=== ENTRIES SUPPLIED ===
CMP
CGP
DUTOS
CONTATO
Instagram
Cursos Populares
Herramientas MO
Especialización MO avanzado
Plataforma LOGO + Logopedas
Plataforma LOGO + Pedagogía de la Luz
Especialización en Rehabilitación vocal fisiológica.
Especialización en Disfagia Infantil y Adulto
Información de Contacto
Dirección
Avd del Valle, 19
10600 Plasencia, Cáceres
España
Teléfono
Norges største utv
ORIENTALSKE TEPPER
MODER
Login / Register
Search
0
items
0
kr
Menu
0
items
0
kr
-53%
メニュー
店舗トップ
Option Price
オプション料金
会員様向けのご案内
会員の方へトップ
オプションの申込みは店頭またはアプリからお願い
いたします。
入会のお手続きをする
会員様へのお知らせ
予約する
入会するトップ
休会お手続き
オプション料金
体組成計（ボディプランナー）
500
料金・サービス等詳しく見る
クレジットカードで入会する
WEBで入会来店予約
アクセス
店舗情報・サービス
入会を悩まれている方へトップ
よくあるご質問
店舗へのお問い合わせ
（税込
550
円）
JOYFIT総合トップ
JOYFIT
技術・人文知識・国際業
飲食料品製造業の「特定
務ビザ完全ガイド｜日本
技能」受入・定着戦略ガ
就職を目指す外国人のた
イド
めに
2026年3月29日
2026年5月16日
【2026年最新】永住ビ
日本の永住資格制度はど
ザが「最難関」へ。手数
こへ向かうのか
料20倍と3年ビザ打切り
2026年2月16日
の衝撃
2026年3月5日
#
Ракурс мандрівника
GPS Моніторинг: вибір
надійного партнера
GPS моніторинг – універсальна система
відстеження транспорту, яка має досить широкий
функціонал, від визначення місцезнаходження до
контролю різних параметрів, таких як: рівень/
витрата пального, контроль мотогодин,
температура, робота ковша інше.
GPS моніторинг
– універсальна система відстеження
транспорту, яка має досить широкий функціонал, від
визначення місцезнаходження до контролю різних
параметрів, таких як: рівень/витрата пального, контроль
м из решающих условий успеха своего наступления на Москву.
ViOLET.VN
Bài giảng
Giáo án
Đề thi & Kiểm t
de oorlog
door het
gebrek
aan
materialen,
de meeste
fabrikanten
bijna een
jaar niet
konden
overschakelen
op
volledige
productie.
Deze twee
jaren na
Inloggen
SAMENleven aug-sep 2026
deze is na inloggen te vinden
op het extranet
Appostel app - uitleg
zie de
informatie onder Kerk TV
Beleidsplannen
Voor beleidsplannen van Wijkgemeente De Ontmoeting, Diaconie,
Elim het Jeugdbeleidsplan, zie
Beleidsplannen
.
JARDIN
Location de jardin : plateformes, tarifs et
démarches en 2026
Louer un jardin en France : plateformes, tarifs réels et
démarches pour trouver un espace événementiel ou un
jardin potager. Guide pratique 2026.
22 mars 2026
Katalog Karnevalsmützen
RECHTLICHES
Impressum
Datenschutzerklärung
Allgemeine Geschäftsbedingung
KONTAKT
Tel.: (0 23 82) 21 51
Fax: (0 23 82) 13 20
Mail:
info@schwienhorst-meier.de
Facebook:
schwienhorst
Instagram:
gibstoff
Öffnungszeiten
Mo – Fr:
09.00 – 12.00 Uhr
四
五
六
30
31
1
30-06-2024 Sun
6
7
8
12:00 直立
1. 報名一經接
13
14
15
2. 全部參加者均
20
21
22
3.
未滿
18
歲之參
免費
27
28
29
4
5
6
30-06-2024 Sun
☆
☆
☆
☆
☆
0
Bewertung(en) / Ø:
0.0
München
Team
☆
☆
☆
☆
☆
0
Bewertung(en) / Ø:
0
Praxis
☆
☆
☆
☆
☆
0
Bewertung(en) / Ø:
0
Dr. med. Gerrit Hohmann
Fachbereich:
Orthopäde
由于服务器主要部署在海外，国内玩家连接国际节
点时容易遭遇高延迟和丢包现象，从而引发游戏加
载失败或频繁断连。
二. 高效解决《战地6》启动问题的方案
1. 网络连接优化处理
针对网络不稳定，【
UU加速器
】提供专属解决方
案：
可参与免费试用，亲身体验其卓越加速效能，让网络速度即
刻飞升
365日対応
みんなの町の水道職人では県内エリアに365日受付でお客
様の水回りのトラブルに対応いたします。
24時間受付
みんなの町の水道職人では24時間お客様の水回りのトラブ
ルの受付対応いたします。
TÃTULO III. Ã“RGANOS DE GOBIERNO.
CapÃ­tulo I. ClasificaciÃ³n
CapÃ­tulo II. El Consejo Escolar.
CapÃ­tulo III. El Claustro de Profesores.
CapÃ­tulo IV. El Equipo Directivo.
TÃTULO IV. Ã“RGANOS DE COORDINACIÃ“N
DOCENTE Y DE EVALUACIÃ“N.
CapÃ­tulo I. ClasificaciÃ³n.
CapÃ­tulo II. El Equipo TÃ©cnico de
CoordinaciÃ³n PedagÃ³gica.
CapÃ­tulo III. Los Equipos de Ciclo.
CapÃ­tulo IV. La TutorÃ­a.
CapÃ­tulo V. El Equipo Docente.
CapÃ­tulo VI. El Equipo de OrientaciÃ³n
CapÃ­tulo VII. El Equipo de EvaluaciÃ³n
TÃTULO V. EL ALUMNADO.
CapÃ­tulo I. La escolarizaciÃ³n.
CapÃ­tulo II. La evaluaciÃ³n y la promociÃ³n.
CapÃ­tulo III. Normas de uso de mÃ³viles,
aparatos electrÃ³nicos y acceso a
===
WHAT TO DO — Each entry above should be output again, precisely as given.

TASK ANSWER —
CMP
CGP
DUTOS
CONTATO
Instagram
Cursos Populares
Herramientas MO
Especialización MO avanzado
Plataforma LOGO + Logopedas
Plataforma LOGO + Pedagogía de la Luz
Especialización en Rehabilitación vocal fisiológica.
Especialización en Disfagia Infantil y Adulto
Información de Contacto
Dirección
Avd del Valle, 19
10600 Plasencia, Cáceres
España
Teléfono
Norges største utv
ORIENTALSKE TEPPER
MODER
Login / Register
Search
0
items
0
kr
Menu
0
items
0
kr
-53%
メニュー
店舗トップ
Option Price
オプション料金
会員様向けのご案内
会員の方へトップ
オプションの申込みは店頭またはアプリからお願い
いたします。
入会のお手続きをする
会員様へのお知らせ
予約する
入会するトップ
休会お手続き
オプション料金
体組成計（ボディプランナー）
500
料金・サービス等詳しく見る
クレジットカードで入会する
WEBで入会来店予約
アクセス
店舗情報・サービス
入会を悩まれている方へトップ
よくあるご質問
店舗へのお問い合わせ
（税込
550
円）
JOYFIT総合トップ
JOYFIT
技術・人文知識・国際業
飲食料品製造業の「特定
務ビザ完全ガイド｜日本
技能」受入・定着戦略ガ
就職を目指す外国人のた
イド
めに
2026年3月29日
2026年5月16日
【2026年最新】永住ビ
日本の永住資格制度はど
ザが「最難関」へ。手数
こへ向かうのか
料20倍と3年ビザ打切り
2026年2月16日
の衝撃
2026年3月5日
#
Ракурс мандрівника
GPS Моніторинг: вибір
надійного партнера
GPS моніторинг – універсальна система
відстеження транспорту, яка має досить широкий
функціонал, від визначення місцезнаходження до
контролю різних параметрів, таких як: рівень/
витрата пального, контроль мотогодин,
температура, робота ковша інше.
GPS моніторинг
– універсальна система відстеження
транспорту, яка має досить широкий функціонал, від
визначення місцезнаходження до контролю різних
параметрів, таких як: рівень/витрата пального, контроль
м из решающих условий успеха своего наступления на Москву.
ViOLET.VN
Bài giảng
Giáo án
Đề thi & Kiểm t
de oorlog
door het
gebrek
aan
materialen,
de meeste
fabrikanten
bijna een
jaar niet
konden
overschakelen
op
volledige
productie.
Deze twee
jaren na
Inloggen
SAMENleven aug-sep 2026
deze is na inloggen te vinden
op het extranet
Appostel app - uitleg
zie de
informatie onder Kerk TV
Beleidsplannen
Voor beleidsplannen van Wijkgemeente De Ontmoeting, Diaconie,
Elim het Jeugdbeleidsplan, zie
Beleidsplannen
.
JARDIN
Location de jardin : plateformes, tarifs et
démarches en 2026
Louer un jardin en France : plateformes, tarifs réels et
démarches pour trouver un espace événementiel ou un
jardin potager. Guide pratique 2026.
22 mars 2026
Katalog Karnevalsmützen
RECHTLICHES
Impressum
Datenschutzerklärung
Allgemeine Geschäftsbedingung
KONTAKT
Tel.: (0 23 82) 21 51
Fax: (0 23 82) 13 20
Mail:
info@schwienhorst-meier.de
Facebook:
schwienhorst
Instagram:
gibstoff
Öffnungszeiten
Mo – Fr:
09.00 – 12.00 Uhr
四
五
六
30
31
1
30-06-2024 Sun
6
7
8
12:00 直立
1. 報名一經接
13
14
15
2. 全部參加者均
20
21
22
3.
未滿
18
歲之參
免費
27
28
29
4
5
6
30-06-2024 Sun
☆
☆
☆
☆
☆
0
Bewertung(en) / Ø:
0.0
München
Team
☆
☆
☆
☆
☆
0
Bewertung(en) / Ø:
0
Praxis
☆
☆
☆
☆
☆
0
Bewertung(en) / Ø:
0
Dr. med. Gerrit Hohmann
Fachbereich:
Orthopäde
由于服务器主要部署在海外，国内玩家连接国际节
点时容易遭遇高延迟和丢包现象，从而引发游戏加
载失败或频繁断连。
二. 高效解决《战地6》启动问题的方案
1. 网络连接优化处理
针对网络不稳定，【
UU加速器
】提供专属解决方
案：
可参与免费试用，亲身体验其卓越加速效能，让网络速度即
刻飞升
365日対応
みんなの町の水道職人では県内エリアに365日受付でお客
様の水回りのトラブルに対応いたします。
24時間受付
みんなの町の水道職人では24時間お客様の水回りのトラブ
ルの受付対応いたします。
TÃTULO III. Ã“RGANOS DE GOBIERNO.
CapÃ­tulo I. ClasificaciÃ³n
CapÃ­tulo II. El Consejo Escolar.
CapÃ­tulo III. El Claustro de Profesores.
CapÃ­tulo IV. El Equipo Directivo.
TÃTULO IV. Ã“RGANOS DE COORDINACIÃ“N
DOCENTE Y DE EVALUACIÃ“N.
CapÃ­tulo I. ClasificaciÃ³n.
CapÃ­tulo II. El Equipo TÃ©cnico de
CoordinaciÃ³n PedagÃ³gica.
CapÃ­tulo III. Los Equipos de Ciclo.
CapÃ­tulo IV. La TutorÃ­a.
CapÃ­tulo V. El Equipo Docente.
CapÃ­tulo VI. El Equipo de OrientaciÃ³n
CapÃ­tulo VII. El Equipo de EvaluaciÃ³n
TÃTULO V. EL ALUMNADO.
CapÃ­tulo I. La escolarizaciÃ³n.
CapÃ­tulo II. La evaluaciÃ³n y la promociÃ³n.
CapÃ­tulo III. Normas de uso de mÃ³viles,
aparatos electrÃ³nicos y acceso a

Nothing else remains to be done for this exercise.